One big reason as mentioned in the article I linked to above was magazine coverage of royal weddings in England & Marolyn Monroe’s wedding by magazines like Life & Look. What’s more glamorous than having your wedding covered like a newspaper or magazine story.

Another was back in the 60’s & 70’s photojournalists started to photograph weddings out side of their newspaper work and it was often done using black & white film only and shot mostly as unposed candid images. They’d go back to their darkrooms and develop and print images up at a much lower cost than color film would allow. Why do you think they call it Photojounalistic Style.

Well the natural look of it took off and some in the Photojournalism industry left and started shooting weddings full time. Some wedding photographers never even worked in the industry, but employee similar techniques. Since Photojournalism isn’t really a style, it’s a field in photography, you’d truthfully be better off and I actually prefer to call it what it really is, which is “Documentary” style photography.

As I mentioned before “Photojournalistic Wedding Photography” has kind of become a buzz word in the wedding industry, but many outside of the photo world often mistake it for several things. Make sure when you are looking for a photographer who says they shoot “Photojournalistically”, that not only do they shoot documentary style, but that you actually know what that means yourself.

First a little bit about what “Documentary” style isn’t

1. A wedding shot in all black & white, is not documentary style. Black & White film was a cheap alternative to color film and many of the photojournalists I talked about above, started out shooting just in black & white. This is a film choice not a style. Although there is a different astetic to black & white photography. It is not a style in itself.

2. Different angles, close up & purposefully blurred photos, doesn’t make it documentary. All photographers strive to get different looks of a subject, myself included. These are part of a photographer personal style.

3. It has to be candid? No not really. It’s very hard to not notice somebody standing 2 feet from you with 3 cameras wrapped around their neck, but it’s easy to get use to that person being there and in time forgetting about them. Plus, all good documentaries have head shots or group photos. Looking at the camera isn’t a sin in this style, but doing the old “buddies with their arms around each others shoulders” photo isn’t what it is about.

So what is documentary style?

Basically it is the idea that what you are taking photos of will eventually have a final output, and ending if you will. Your wedding is essentially a story and capturing moments that happen during it are very important. Detailed images of rings, glasses, hands and so on are elements of that story and when laid out in a book or slide show, these images should flow together like a story without words, or voices.

A photographers personal style is their own, you can see this in their portfolio, as chances are it is a collection of the work they have done that they feel represents what they do best. A sample of how they photograph a wedding from start to finish,is a good indicator of the overall style they shoot in. Are they Documentary? Artistic? Commercial?

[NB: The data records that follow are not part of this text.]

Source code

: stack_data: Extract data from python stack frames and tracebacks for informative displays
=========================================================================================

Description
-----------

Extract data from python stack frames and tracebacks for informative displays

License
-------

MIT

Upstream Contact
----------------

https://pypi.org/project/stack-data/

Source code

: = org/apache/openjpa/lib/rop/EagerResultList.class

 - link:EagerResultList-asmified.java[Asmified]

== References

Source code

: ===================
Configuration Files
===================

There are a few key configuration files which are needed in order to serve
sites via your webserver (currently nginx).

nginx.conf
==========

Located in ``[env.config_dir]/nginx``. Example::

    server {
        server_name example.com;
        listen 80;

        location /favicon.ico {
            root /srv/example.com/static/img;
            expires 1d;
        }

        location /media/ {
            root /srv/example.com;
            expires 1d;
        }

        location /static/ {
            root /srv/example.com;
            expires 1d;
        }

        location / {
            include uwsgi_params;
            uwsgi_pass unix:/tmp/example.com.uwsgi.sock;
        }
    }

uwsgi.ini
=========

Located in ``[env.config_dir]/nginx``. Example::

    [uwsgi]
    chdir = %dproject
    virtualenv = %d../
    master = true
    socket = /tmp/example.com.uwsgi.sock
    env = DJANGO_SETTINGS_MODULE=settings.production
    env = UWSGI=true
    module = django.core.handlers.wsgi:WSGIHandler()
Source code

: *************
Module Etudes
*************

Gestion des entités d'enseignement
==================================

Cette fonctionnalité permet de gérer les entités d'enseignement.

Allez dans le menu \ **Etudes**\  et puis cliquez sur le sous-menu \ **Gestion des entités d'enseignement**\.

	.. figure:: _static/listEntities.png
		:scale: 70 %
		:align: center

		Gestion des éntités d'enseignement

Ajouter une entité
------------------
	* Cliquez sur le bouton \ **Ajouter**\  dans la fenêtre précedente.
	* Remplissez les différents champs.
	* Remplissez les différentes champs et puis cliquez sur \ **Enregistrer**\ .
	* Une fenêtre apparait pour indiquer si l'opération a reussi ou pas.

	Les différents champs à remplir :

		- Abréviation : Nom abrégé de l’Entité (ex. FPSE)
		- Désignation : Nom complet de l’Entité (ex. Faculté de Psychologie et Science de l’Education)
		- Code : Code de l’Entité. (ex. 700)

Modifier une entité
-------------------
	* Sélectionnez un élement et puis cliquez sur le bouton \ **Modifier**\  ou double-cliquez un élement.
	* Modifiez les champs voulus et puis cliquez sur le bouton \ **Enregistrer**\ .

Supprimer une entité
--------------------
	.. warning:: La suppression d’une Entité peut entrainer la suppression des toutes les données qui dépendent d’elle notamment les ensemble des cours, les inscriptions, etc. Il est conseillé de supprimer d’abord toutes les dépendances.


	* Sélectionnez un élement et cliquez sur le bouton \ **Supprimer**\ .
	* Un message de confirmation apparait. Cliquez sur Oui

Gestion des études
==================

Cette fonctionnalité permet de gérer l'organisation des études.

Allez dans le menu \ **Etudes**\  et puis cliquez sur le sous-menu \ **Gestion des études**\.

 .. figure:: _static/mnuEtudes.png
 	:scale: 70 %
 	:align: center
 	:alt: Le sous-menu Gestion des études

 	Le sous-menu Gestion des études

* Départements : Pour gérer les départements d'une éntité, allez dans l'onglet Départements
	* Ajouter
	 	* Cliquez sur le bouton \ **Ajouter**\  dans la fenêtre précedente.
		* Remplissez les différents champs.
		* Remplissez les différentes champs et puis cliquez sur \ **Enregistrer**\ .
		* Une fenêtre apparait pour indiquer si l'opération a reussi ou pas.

And while you may not have the eye that a photographer has to tell the difference, just know if you see a lot of straight on photos of people looking right at the camera, chances are that photographer won’t be laying upside down on the dance floor to get the guys diving for the garter. And if you see an image like the one at the top of the page, chances are that photographer isn’t going to grant somebodies request for a grip and grin photo.

There’s a photo I show in my full wedding presentation. It’s of a groom on the ground with his butt in the air looking under a bed. I love the weird look I get from brides, but the next photo is his cat, under the bed, because he was looking for it as friends and family gathered at his home prior to the ceremony. I always say that there’s a method to my madness. Make sure you ask about that method and figure out whether it’s right for you or not.